The fifth season of Louie is full of the same weirdness that made the first four seasons great and proves it is one of the most unique shows around. Louis C.K. the stand-up comedian is hilarious, but as a writer, director, and editor of his own show he is something entirely different. You can see the work ethic and dedication he puts into the show’s aesthetics when you watch it, in stark contrast with the lazy, piece-of-shit, boring old white guy that he often presents in his self-deprecating stand-up routines. He is hitting his stride as a director and is not only one of the funniest comedians alive, but one of the most gifted filmmakers working today, though if you ask him he probably wouldn’t agree: “If I make a movie I would never say I’m a filmmaker, I would never call myself that. I’m a comedian who made a movie.”
There are entire episodes of Louie that are not funny at all, which is fine because the writing is always great and his fictional character is constantly unpredictable and it is always fascinating to see his life unfold. He uses silence and real-life scenarios much like Woody Allen, often used for comedic effect or to highlight the absurdities of life, but also to provoke the audience and give it time to contemplate what it is seeing and feeling. Some of the surreal sequences (see: Untitled) feel like they live somewhere between a Lynchian dreamscape and the Freudian neuroses of Allen’s movies.
His fictional daughters Lilly (Hadley Delany) and Jane (Ursula Parker) have become increasingly important to the dynamic of the show and whenever they interact with Louie it usually becomes comedic gold. They are two of the very few recurring supporting characters alongside Louie’s on-and-off (girl/best) friend Pamela (Pamela Adlon), his brother Bobby (Robert Kelly), and comics Jim Norton and Todd Barry who play themselves. Ursula Parker is becoming a fantastic young actress whose maturity, understanding of comedy, and remarkable talent is even more evident in season 5. Her monologue at the doctor’s office in “Untitled” about how she can “see that everything is just electrons colliding” and that at any moment she could “just vanish into nothing” is not just funny because of the context and the fact she is merely a child, but also because her delivery is spot-on. She definitely seems like she is going to be a star down the road, maybe as an actress or perhaps she will be playing the violin at Lincoln Center someday.
Every single episode of season five is outstanding, beginning with Louie attempting to socialize with the parents of his daughters’ classmates but showing up at the wrong potluck and ending with a two-parter about his life on the road, where he misses his kids and his life in New York and dreads making small talk with the driver that picks him up at the airport and the opening comic he is forced to share a condo with in Oklahoma. The two clear standouts though are “Untitled”, which is one of the greatest episodes of the entire series and culminates with an outrageous and vulgar “diarreah song”, and “Sleepover”, which has Louie watching seven of Jane’s friends when they come over for a sleepover and sees him reconnecting with and rekindling an intimate friendship with Pamela.

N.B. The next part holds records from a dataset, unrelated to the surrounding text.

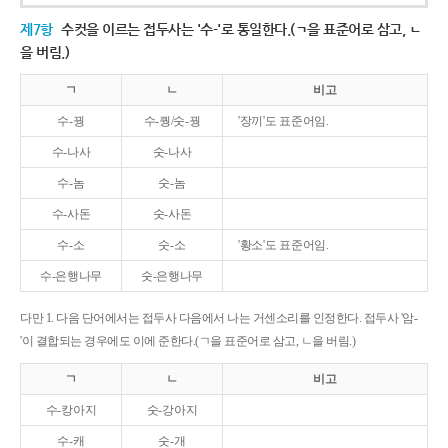
제7항
수컷을 이르는 접두사는 '수-'로 통일한다.(ㄱ을 표준어로 삼고, ㄴ
을 버림.)
ㄱ
ㄴ
비고
수-꿩
수-퀑/숫-꿩
'장끼'도 표준어임.
수-나사
숫-나사
수-놈
숫-놈
수-사돈
숫-사돈
수-소
숫-소
'황소'도 표준어임.
수-은행나무
숫-은행나무
다만 1. 다음 단어에서는 접두사 다음에서 나는 거센소리를 인정한다. 접두사 '암-
'이 결합되는 경우에도 이에 준한다.(ㄱ을 표준어로 삼고, ㄴ을 버림.)
ㄱ
ㄴ
비고
수-캉아지
숫-강아지
수-캐
숫-개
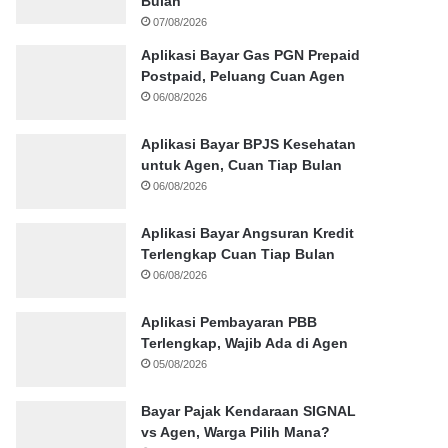
Bulan
07/08/2026
Aplikasi Bayar Gas PGN Prepaid
Postpaid, Peluang Cuan Agen
06/08/2026
Aplikasi Bayar BPJS Kesehatan
untuk Agen, Cuan Tiap Bulan
06/08/2026
Aplikasi Bayar Angsuran Kredit
Terlengkap Cuan Tiap Bulan
06/08/2026
Aplikasi Pembayaran PBB
Terlengkap, Wajib Ada di Agen
05/08/2026
Bayar Pajak Kendaraan SIGNAL
vs Agen, Warga Pilih Mana?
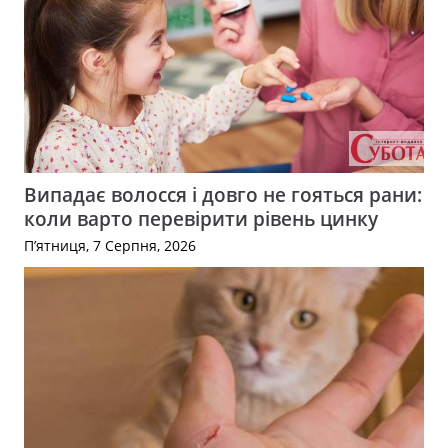
Випадає волосся і довго не гояться рани:
коли варто перевірити рівень цинку
П’ятниця, 7 Серпня, 2026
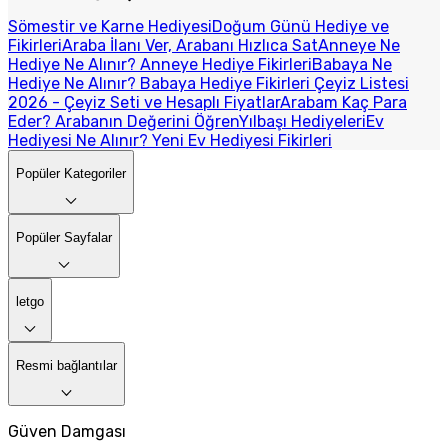
Sömestir ve Karne Hediyesi
Doğum Günü Hediye ve
Fikirleri
Araba İlanı Ver, Arabanı Hızlıca Sat
Anneye Ne
Hediye Ne Alınır? Anneye Hediye Fikirleri
Babaya Ne
Hediye Ne Alınır? Babaya Hediye Fikirleri
Çeyiz Listesi
2026 - Çeyiz Seti ve Hesaplı Fiyatlar
Arabam Kaç Para
Eder? Arabanın Değerini Öğren
Yılbaşı Hediyeleri
Ev
Hediyesi Ne Alınır? Yeni Ev Hediyesi Fikirleri
Popüler Kategoriler
Popüler Sayfalar
letgo
Resmi bağlantılar
Güven Damgası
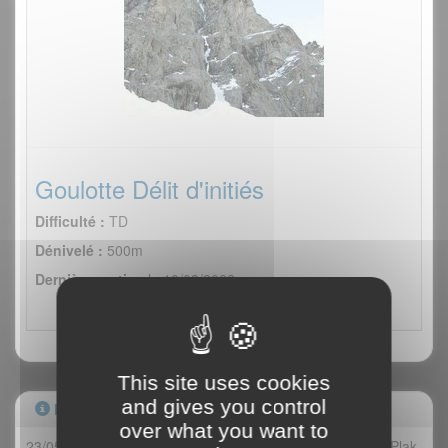
Goulotte Délit d'initiés
Difficulté :
TD
Dénivelé :
500m
Dernière sortie :
le 10/03/2022
This site uses cookies
and gives you control
Infos secteur
over what you want to
23/05/2019 : Encore bien enneigé, raquettes alpine/SnowPlak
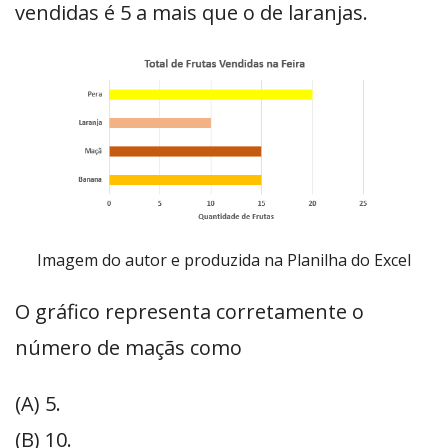
vendidas é 5 a mais que o de laranjas.
Imagem do autor e produzida na Planilha do Excel
O gráfico representa corretamente o
número de maçãs como
(A) 5.
(B) 10.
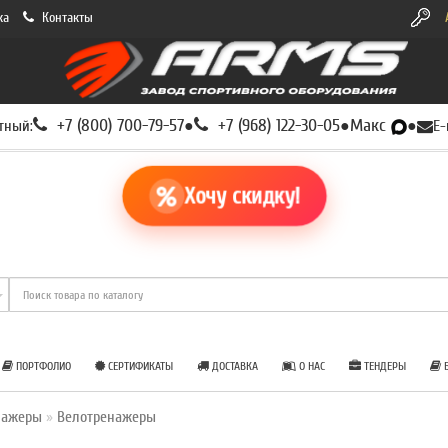
ка
Контакты
+7 (800) 700-79-57
+7 (968) 122-30-05
Макс
тный:
●
●
●
E-
Хочу скидку!
ПОРТФОЛИО
СЕРТИФИКАТЫ
ДОСТАВКА
О НАС
ТЕНДЕРЫ
Б
нажеры
Велотренажеры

If given the right project though Louis C.K. would blow people’s minds with the quality of film he could make. He has the technical chops and the instincts to become a real auteur of cinema if he decided it was something he really wants to do, although he seems perfectly happy and content staying at the top of the stand-up world and working on his show. The fifth season of Louie is brilliant and he has once again proven he is one of the few real geniuses working in the entertainment industry today.